* 課題の目的
フロンターレの試合を描いた本文によると、磐田守備陣は何を取りに来ていましたか。

* 対象本文
□ □ □ □ □ □ □
ロスタイムの目安4分の3分半が過ぎたときに、待っていたのは等々力劇場でした。いやはや、最後の最後でこんなドラマが待っていたんですね。

 1-1で迎えた試合終盤、奈良竜樹の同点弾で追いついてからは、フロンターレが完全に攻め続けて、ハーフコートどころか、3分の1コートマッチで押し込み続ける展開になっています。

 耐える選択に舵を切った磐田守備陣は、しのいでもクリアするのが精一杯。ただ懸命に守る磐田守備陣にも、「ゴールを割らせなければいい」という潔さがありました。もう美しさとかプライドとか、そういうものも全部かなぐり捨てて、勝ち点1を取りに来ていました。

 でも王者・フロンターレも、プライドをかけてこじ開けにいく。そんな攻防戦で時間が過ぎていく試合終盤でした。

 そして試合終了が近づくことは、「2018年版の鬼木フロンターレ」の終了が近づいていることも意味していました。電光掲示板のカウントが消えてロスタイムに突入。ジリジリした展開の中でも、「まだ終わらないで欲しいな」とぼんやりと思って見ていると、ロスタイムの目安4分の3分半が過ぎたときに、待っていたのは等々力劇場。
□ □ □ □ □ □ □
[コレクションに保存された項目]
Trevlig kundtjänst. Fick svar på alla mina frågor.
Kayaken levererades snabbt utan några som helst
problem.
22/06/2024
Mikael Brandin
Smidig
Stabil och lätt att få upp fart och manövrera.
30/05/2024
□ □ □ □ □ □ □
* 解答
勝ち点1を取りに来ていました。